[SELECTED EXCERPT]:
As we enter the home stretch to Tokyo, it’s only right that excitement should start to build. The Olympic PR machine is already shifting through the gears, starting with teasers and building towards the torch relay.

And while we can be certain next summer will bring a wonderful fortnight of slick slow-motion, vivid 8K footage, immersive 3D and more, the battle for fans’ attention on their second screens is where innovation will matter most. Social media is where the real action will need to be.

At stake is no less than the success of IOC president Bach’s much-touted Agenda 2020. At the core of that plan was an acknowledgement of the clear need for the IOC to radically improve its appeal to young people. And traditional TV is not the place to go looking for youth.

The IOC appears to have some appreciation for the scale of the challenge. It has restructured its efforts accordingly. A new director-level position for all things digital has been created and filled. The Tokyo 2020 website and social media feeds will now be managed by the IOC, and not the organising committee.

In taking full responsibility for the production and distribution of digital content, the IOC has finally put digital output on a par with broadcast. Many years have passed since the IOC took control of its core TV product and it was baffling that the same approach had not been applied to digital.

Like most young people however, the Olympians themselves have shown no prevarication in committing to social. In an era when it is understood that Lebron can earn $140, 000 from a single tweet, it pays for athletes to understand themselves as online brands too.

And whereas the IOC’s Rule 40 restrictions on Games-time sponsor acknowledgement had long blocked earning potential, the flexibility first won by Germany’s Die Atleten and since extended to others, now means athletes are going to be taking their social media output even more seriously. Less stringent social media guidelines, that set out what content athletes can capture and where, will afford the athletes further opportunities.

[INFORMATION]:
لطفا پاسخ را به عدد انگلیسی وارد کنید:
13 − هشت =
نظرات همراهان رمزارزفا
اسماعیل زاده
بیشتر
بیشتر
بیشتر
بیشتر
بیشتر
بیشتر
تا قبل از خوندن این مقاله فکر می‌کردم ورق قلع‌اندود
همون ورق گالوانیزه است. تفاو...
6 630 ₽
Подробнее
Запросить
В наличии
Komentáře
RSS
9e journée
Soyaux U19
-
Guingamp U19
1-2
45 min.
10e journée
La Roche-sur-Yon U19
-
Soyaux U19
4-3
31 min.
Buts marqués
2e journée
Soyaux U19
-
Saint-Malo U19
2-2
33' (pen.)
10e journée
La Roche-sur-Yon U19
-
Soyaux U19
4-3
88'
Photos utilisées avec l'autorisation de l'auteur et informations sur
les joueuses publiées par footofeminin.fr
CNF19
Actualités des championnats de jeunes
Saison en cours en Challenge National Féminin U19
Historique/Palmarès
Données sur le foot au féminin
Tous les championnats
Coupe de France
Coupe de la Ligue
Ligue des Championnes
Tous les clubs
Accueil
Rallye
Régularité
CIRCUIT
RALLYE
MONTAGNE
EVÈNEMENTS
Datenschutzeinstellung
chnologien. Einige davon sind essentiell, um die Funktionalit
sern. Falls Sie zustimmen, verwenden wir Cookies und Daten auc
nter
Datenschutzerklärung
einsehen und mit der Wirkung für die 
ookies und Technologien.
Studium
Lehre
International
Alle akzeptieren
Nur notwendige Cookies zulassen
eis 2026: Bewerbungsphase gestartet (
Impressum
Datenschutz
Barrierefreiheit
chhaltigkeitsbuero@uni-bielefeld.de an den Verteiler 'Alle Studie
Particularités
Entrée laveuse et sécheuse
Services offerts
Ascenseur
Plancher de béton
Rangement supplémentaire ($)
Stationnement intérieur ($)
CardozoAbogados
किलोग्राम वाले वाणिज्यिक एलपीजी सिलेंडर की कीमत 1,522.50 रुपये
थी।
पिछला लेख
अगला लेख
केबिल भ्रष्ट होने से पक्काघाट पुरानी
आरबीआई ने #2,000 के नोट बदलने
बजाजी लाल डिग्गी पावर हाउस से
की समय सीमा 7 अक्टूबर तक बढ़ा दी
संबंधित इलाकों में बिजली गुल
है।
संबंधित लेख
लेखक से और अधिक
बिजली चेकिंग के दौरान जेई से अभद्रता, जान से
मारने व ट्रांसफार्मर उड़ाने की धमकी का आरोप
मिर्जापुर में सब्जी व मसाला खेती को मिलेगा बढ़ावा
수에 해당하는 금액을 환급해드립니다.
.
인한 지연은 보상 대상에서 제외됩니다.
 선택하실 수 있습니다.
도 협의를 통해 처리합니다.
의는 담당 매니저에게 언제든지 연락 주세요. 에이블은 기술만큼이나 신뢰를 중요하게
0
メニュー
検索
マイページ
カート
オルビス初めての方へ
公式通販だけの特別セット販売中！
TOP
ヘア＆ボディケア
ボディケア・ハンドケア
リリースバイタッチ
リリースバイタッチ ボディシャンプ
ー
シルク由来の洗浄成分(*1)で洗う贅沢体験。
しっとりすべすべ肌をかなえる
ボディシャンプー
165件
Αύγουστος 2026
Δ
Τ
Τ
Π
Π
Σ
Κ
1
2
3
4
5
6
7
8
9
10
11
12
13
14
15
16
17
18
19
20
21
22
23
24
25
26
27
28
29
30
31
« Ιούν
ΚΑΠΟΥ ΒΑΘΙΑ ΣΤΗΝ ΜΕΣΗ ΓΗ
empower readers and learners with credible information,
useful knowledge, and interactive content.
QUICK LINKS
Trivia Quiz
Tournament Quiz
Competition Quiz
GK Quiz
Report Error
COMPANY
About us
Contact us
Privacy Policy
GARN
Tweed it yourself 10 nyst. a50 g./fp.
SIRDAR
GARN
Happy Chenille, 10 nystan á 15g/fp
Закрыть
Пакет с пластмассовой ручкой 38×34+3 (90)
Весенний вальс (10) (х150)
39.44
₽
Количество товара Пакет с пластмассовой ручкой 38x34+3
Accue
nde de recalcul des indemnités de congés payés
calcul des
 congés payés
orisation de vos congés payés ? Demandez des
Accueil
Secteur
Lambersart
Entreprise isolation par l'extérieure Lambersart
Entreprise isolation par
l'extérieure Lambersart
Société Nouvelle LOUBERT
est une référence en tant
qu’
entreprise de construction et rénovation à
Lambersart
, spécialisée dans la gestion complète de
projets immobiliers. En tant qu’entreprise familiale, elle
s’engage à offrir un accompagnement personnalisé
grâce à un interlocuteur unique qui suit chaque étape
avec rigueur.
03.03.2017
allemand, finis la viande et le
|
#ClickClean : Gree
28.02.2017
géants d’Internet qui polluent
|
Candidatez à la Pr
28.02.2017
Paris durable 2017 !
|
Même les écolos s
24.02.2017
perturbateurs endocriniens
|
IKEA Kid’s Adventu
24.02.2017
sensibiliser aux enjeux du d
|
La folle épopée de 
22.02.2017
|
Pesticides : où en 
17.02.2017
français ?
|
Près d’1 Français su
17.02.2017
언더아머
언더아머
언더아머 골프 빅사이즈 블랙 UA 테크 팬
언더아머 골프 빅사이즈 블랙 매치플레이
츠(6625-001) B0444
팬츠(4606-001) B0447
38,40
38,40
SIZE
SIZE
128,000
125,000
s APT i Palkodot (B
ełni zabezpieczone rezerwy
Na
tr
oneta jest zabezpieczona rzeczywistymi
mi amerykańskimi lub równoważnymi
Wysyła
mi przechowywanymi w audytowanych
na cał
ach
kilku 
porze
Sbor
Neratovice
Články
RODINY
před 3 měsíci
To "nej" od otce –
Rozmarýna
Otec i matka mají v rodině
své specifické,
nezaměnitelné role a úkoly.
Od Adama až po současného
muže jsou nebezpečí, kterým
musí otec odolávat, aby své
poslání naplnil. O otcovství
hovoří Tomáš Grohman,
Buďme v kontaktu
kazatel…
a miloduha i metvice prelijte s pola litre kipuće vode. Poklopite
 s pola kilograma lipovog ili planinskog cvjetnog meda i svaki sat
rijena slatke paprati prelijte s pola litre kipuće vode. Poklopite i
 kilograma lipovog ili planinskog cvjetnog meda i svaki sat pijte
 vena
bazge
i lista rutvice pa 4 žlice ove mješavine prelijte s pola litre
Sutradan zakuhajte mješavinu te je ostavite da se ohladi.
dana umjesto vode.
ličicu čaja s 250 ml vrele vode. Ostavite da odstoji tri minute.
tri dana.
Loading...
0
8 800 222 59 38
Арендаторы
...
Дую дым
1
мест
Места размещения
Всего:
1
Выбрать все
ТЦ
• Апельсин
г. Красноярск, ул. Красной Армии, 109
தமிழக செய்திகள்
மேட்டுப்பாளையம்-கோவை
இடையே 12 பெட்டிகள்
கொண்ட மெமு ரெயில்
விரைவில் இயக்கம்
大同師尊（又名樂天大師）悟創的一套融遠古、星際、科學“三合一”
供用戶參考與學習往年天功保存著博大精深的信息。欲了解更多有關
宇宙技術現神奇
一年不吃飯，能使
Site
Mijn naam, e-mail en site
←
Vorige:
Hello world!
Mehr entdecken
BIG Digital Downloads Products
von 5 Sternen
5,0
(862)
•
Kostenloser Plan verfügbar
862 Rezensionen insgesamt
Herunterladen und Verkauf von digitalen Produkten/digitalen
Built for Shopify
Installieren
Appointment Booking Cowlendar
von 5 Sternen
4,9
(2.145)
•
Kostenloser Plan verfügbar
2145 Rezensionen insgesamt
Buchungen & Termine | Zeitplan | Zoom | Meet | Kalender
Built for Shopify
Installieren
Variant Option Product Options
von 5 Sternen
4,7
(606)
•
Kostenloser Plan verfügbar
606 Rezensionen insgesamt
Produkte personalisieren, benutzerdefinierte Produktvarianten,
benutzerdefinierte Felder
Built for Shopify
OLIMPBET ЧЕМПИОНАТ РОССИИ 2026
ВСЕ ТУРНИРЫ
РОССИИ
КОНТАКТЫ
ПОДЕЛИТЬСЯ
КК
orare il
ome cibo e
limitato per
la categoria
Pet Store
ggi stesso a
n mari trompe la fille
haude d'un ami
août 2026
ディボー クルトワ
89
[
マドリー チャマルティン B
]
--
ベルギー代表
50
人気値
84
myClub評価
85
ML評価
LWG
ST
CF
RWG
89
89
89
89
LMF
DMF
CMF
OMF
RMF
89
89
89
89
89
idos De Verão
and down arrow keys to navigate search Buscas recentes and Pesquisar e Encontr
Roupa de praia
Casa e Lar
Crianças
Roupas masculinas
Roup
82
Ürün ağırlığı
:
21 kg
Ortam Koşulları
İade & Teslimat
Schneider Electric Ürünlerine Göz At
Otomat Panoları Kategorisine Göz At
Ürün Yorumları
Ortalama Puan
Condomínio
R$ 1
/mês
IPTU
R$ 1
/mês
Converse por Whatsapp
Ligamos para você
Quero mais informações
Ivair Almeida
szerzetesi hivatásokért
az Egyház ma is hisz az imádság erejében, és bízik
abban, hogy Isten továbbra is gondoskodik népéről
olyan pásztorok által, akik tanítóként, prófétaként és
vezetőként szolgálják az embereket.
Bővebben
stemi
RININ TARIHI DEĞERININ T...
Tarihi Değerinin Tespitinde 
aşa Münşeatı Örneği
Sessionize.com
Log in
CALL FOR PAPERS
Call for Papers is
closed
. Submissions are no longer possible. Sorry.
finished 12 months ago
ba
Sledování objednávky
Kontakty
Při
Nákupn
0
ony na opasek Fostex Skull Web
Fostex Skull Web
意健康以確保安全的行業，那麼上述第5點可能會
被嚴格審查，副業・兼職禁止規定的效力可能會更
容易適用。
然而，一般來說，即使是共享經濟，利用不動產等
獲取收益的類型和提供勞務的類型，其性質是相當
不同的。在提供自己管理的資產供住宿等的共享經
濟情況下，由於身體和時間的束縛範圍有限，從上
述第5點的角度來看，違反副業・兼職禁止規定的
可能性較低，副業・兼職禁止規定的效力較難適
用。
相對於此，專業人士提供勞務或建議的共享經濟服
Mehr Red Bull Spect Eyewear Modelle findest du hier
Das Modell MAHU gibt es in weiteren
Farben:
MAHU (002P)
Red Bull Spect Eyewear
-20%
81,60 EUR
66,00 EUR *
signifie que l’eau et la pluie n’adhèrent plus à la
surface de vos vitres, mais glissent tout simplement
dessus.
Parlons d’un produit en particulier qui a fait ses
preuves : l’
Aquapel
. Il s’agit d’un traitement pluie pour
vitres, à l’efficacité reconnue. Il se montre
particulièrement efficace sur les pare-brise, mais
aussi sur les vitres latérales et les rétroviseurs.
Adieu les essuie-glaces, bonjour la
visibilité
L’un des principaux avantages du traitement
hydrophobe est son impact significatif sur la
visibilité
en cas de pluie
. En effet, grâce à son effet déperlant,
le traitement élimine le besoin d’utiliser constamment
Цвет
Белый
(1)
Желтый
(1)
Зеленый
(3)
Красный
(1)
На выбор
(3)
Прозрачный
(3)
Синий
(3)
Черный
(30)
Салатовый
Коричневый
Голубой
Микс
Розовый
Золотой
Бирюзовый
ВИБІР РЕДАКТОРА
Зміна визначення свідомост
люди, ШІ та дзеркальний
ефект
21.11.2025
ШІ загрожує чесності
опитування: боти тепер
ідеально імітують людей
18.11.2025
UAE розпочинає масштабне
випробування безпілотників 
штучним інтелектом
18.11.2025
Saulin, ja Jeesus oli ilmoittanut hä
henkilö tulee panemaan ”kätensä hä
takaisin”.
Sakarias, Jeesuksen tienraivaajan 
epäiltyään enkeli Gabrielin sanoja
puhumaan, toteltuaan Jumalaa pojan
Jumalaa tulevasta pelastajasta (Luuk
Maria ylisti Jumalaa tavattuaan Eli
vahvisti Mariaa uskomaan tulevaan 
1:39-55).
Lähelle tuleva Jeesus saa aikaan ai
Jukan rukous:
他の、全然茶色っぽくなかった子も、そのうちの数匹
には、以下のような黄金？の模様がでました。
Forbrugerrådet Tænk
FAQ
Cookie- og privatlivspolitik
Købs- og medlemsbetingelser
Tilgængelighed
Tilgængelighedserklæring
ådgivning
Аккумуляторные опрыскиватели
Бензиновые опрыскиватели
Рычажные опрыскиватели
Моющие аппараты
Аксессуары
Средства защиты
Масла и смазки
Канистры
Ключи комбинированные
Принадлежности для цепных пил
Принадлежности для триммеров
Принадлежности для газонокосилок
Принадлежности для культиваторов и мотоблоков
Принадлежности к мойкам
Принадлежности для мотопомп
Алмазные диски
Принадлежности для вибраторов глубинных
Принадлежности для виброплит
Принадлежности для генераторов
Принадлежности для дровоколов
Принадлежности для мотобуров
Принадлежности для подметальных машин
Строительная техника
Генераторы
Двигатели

[INSTRUCTION A]:
Set down the passage on Olympic social media exactly, from "As we enter" up to and including "the torch relay.".
[INSTRUCTION B]:
In one to three sentences, explain why, according to the passage on Olympic social media, athletes are going to take their social media output even more seriously.

[WRITTEN REPLY A]:
As we enter the home stretch to Tokyo, it’s only right that excitement should start to build. The Olympic PR machine is already shifting through the gears, starting with teasers and building towards the torch relay.

[WRITTEN REPLY B]:
The IOC's Rule 40 restrictions on acknowledging sponsors during the Games had long blocked athletes' earning potential. The flexibility first won by Germany's Die Atleten, and since extended to others, has loosened those restrictions.